By Justin Heyes, 18 June 2024

Malaysia is fast becoming the new datacenter hub for the region, with reports showing that the number of datacenters is expected to double from the existing 45 sites nationwide, with an additional 44 sites in the pipeline, according to Ms. Amy Wong, Executive Director for Research and Consultancy at Knight Frank (The Straits Times, 2024). Even as Singapore aims to unlock 300 MW of additional datacenter capacity by driving greater energy efficiency at existing datacenters (Datacenter Dynamics, 2024), the expectation is that within the next 2-3 years, as more sites come online, Malaysia will overtake Singapore for live capacity.

However, as this milestone is celebrated as progress for the Malaysian digital economy and may open the door for further investment in establishing independent routes for international data to reach Malaysian shores, much of the progress has been made in a single state and is starting to raise questions about the strain on water resources. While the clarion cry is for Malaysia to start incentivising new builds in other locations with an abundance of resources available such as Kedah and Melaka, both having ample water, power and proximity to subsea landing stations, it is also worth considering the current state of datacenters, why they require so much water to operate and what can be done to reduce the demand, so as to continue to make future builds in Johor still potentially viable.

Datacenters essentially facilitate the processing power behind our digital lives; over the years these hyperscale structures have evolved from the server rooms of old, in order to enable digital expansion, operating primarily on an economy of scale concept. However, this approach to powering the backbone of society has left the operation of these facilities in a somewhat precarious position. Requiring constant uptime, the racks inside datacenters are run in a precise manner – functioning at the point where they should overheat, but being constantly cooled to prevent this from happening, thereby avoiding any downtime. Over the years as the processing chips inside these racks have become more advanced, the temperatures reached have required more intensive cooling with the vast majority of this cooling requiring water as the most effective method of managing the temperatures of each rack.

Precision Cooling

One of the most prominent new technologies is precision cooling, the process involving a precise delivery of dielectric fluid to the hottest components of a server, removing the excess heat generated to moderate the aggregate temperature. Due to focusing on cooling specific element the water required could be reduced by up to 96% (Icetope, 2024).

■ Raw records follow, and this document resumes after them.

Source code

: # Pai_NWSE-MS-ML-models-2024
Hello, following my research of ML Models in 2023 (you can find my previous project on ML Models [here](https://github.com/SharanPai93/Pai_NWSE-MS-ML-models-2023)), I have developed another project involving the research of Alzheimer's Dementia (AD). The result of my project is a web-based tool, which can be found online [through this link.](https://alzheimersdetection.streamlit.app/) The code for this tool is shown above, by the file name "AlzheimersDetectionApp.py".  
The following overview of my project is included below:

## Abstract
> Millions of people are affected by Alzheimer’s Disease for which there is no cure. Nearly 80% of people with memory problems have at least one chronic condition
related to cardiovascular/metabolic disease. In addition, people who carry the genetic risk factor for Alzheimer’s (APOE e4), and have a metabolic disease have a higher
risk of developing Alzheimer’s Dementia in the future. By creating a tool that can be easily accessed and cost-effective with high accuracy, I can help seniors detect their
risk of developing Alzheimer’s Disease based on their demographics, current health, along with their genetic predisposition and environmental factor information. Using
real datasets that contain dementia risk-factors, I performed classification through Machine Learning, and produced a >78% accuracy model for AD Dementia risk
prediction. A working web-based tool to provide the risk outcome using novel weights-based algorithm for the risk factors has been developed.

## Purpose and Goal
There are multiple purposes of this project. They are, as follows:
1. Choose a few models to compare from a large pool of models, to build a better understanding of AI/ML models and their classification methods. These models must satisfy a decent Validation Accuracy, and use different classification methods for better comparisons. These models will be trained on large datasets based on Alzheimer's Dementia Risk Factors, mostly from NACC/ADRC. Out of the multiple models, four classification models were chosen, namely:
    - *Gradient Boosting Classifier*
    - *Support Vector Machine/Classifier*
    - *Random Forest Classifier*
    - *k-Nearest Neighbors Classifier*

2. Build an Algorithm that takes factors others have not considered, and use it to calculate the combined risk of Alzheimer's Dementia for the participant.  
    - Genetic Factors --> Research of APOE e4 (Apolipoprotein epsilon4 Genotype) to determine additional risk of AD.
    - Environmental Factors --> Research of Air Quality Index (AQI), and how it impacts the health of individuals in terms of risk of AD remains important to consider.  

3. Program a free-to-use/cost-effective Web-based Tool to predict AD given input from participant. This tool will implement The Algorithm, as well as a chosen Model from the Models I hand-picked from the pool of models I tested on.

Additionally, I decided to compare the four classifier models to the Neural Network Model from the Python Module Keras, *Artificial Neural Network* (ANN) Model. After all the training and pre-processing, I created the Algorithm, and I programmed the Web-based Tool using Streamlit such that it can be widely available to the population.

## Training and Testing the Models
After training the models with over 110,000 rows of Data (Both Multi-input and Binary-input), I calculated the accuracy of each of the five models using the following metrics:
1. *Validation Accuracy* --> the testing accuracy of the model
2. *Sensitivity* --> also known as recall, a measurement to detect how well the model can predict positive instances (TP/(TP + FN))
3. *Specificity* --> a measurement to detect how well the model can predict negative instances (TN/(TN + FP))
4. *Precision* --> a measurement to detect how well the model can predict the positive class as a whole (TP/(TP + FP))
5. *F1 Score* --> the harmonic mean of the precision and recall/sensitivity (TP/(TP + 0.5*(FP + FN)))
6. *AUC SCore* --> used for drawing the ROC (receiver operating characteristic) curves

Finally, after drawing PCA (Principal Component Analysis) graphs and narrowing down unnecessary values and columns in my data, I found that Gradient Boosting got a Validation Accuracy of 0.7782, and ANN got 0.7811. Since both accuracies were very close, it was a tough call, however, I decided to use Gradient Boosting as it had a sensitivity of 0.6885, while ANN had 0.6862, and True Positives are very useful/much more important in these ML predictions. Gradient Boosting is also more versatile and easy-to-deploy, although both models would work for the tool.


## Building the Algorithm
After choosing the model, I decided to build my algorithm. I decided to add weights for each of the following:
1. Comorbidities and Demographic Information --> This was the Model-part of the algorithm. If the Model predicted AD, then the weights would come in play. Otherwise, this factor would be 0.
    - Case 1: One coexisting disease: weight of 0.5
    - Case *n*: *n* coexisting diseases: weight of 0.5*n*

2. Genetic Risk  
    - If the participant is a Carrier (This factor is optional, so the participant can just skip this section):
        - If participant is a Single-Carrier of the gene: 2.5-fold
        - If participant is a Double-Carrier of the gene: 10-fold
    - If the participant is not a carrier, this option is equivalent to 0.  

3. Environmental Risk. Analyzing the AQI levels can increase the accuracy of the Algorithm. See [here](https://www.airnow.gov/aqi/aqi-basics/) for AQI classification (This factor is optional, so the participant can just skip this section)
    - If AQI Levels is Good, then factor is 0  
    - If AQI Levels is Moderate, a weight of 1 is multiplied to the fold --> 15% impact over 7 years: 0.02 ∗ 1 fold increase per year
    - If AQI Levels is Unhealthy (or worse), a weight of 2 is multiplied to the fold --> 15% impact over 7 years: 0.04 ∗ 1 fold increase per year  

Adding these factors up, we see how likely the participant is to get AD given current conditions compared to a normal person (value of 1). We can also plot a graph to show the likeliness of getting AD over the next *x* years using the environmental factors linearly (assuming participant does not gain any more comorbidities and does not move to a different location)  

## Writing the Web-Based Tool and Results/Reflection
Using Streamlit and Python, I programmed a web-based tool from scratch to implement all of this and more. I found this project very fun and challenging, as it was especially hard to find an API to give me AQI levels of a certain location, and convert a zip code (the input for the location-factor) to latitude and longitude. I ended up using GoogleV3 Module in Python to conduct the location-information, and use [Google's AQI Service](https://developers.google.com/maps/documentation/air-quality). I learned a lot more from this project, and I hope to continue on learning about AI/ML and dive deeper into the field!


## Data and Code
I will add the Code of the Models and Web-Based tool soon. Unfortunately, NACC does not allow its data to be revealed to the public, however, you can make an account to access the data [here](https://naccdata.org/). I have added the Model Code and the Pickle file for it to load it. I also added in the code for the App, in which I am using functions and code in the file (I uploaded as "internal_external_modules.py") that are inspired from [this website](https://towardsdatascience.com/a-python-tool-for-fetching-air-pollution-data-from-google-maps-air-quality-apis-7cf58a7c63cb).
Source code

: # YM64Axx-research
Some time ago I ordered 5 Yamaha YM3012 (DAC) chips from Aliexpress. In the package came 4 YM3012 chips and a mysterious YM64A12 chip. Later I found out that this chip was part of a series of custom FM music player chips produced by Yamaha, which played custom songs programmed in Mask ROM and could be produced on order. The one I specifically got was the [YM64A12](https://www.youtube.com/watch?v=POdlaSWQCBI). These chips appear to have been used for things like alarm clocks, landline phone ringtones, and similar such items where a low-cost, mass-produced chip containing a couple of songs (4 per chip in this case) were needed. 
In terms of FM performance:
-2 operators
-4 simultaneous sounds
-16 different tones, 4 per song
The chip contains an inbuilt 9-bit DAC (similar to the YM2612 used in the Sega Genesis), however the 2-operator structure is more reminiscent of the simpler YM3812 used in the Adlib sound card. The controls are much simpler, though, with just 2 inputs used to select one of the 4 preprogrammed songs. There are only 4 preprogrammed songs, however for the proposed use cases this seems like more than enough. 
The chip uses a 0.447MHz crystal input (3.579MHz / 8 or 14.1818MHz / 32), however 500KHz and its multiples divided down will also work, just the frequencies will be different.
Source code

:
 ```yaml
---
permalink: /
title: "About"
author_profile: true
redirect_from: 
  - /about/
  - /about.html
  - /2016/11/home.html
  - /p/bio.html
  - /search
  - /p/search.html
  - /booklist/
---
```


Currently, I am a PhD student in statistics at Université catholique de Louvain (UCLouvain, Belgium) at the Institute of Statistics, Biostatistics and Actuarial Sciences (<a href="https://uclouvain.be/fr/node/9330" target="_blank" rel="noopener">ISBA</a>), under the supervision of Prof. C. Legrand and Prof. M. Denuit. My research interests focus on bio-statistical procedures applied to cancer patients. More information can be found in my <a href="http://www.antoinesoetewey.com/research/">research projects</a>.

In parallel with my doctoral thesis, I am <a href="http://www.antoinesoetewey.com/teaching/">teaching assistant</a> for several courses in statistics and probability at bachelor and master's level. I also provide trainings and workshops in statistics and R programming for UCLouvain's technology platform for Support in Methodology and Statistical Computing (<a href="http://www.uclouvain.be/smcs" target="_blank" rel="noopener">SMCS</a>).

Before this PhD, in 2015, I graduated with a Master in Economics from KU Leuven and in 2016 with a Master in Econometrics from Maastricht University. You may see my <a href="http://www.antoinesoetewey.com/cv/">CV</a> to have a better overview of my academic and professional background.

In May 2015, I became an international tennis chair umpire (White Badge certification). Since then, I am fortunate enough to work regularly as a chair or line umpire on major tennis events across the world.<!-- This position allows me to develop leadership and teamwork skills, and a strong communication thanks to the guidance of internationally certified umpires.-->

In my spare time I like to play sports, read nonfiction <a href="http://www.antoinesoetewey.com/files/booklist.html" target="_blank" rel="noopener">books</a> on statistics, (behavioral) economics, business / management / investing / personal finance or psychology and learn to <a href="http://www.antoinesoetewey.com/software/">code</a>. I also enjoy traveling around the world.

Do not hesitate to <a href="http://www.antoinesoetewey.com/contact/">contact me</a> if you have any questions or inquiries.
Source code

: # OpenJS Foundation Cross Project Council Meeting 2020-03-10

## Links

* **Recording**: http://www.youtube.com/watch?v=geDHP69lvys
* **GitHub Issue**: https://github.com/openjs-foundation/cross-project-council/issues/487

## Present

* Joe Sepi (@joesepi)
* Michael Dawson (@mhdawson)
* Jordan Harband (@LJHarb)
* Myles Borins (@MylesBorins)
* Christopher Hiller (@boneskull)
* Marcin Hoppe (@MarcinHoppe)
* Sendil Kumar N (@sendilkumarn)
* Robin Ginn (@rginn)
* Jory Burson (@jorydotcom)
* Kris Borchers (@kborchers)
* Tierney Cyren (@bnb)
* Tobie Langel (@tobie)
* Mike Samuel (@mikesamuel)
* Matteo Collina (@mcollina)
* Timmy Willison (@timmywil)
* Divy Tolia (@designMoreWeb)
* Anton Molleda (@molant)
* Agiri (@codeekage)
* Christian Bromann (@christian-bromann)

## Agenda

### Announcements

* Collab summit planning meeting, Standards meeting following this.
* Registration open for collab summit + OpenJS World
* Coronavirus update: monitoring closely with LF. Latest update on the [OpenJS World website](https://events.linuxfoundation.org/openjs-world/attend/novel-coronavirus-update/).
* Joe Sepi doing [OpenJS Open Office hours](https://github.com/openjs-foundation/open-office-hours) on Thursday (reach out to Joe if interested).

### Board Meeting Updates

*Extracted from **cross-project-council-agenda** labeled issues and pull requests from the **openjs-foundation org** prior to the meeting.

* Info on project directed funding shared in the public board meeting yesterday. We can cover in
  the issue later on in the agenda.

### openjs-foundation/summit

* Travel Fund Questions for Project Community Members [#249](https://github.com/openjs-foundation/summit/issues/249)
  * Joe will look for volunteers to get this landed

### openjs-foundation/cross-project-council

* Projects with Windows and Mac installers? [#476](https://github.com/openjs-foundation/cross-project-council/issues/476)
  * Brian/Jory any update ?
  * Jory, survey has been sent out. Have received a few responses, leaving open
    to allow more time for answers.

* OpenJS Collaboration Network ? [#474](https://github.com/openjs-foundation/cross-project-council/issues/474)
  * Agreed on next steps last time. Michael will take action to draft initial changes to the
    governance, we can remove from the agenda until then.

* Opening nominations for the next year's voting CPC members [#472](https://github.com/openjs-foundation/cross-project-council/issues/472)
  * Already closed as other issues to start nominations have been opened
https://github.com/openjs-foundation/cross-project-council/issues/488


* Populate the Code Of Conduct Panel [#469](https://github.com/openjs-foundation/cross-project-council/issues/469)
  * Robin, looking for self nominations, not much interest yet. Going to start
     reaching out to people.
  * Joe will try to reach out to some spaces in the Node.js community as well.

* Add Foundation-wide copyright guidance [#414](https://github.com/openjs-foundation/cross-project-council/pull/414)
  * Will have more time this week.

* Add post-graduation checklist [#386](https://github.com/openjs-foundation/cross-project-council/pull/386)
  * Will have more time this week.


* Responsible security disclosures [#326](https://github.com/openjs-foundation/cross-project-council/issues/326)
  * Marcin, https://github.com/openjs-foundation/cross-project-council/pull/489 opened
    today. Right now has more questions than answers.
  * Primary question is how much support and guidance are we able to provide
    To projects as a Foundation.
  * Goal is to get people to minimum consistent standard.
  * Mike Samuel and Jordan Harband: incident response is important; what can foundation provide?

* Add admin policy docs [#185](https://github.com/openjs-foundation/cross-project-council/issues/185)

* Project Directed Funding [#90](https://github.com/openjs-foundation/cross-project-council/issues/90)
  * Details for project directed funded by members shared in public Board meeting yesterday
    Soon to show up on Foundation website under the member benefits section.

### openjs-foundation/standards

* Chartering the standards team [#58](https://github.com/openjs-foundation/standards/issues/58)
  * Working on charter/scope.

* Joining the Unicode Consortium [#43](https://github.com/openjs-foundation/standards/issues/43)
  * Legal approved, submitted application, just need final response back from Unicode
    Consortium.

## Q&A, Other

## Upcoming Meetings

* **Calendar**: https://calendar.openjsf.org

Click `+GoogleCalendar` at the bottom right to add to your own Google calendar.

This is a highly appealing prospect, and a notable way to reduce 40% of the total energy consumption which is currently dedicated to heat dissipation (Dataspan, 2023). It was recently announced by Nvidia that in recognising the consumption of their AI racks that the next generation of racks would come pre-fitted with precision cooling technology.

Immersion Cooling

Another recent development, that has not seen as much adoption is the concept of Immersion Cooling. The system involves submerging the processors in a specialized fluid, which regulates the temperature, without requiring any external cooling. The novelty of a datacenter that runs efficiently without the need to consider heat escape, opens up the possibility of datacenters that build up, rather than outwards, however the hesitancy in committing to immersion cooling comes in the need to wholesale replace the fluid and processor if there is an issue, making it less practical than existing systems.

Alternative Solutions

Other factors to consider would be looking at addressing new viable source of water for datacenters, while these seems fanciful given water is a natural resource, and therefore finite, in Malaysia not all water sources have been developed to be suitable for use. One suggestion which has been voiced is for the government to work with developers to invest in creating viable new sources. In many other countries datacenters are required to, or often by their own initiative, contribute to water replenishment programs to prevent natural sources from being used up. In Europe new datacenters are being built with their own water sources created nearby the site, so as not to rely on local sources. And additional considerations include the development of desalination and purifying plants, which would enable states to utilise sea water specifically to supply the datacenter industry. Finally, as Singapore looks to drive existing datacenters to optimize their efficiency and reduce consumption, a proposal could be to follow suit, by requiring legacy systems to take a knock and update their systems to reduce their impact and create more resource availability for newer builds.

While current conversations surrounding water resources seem to take on the tones of those crying that “the end of the world is nigh upon us”, the reality is slightly different. Malaysia is more than one state, the country has more than ample resources to accommodate further datacenter development, while also investing in increasing available supplies in areas that have become hubs. However, at the same time for the datacenter industry, the message is clear, we need to look at reducing the impact of newer builds and begin to standardize the way we do so. This can be tricky, as new cooling systems being proposed to be the solution, come in and out of fashion, with a hesitancy to commit to one, but this needs to be done soon, or there maybe justifiable resistance to further builds later down the road.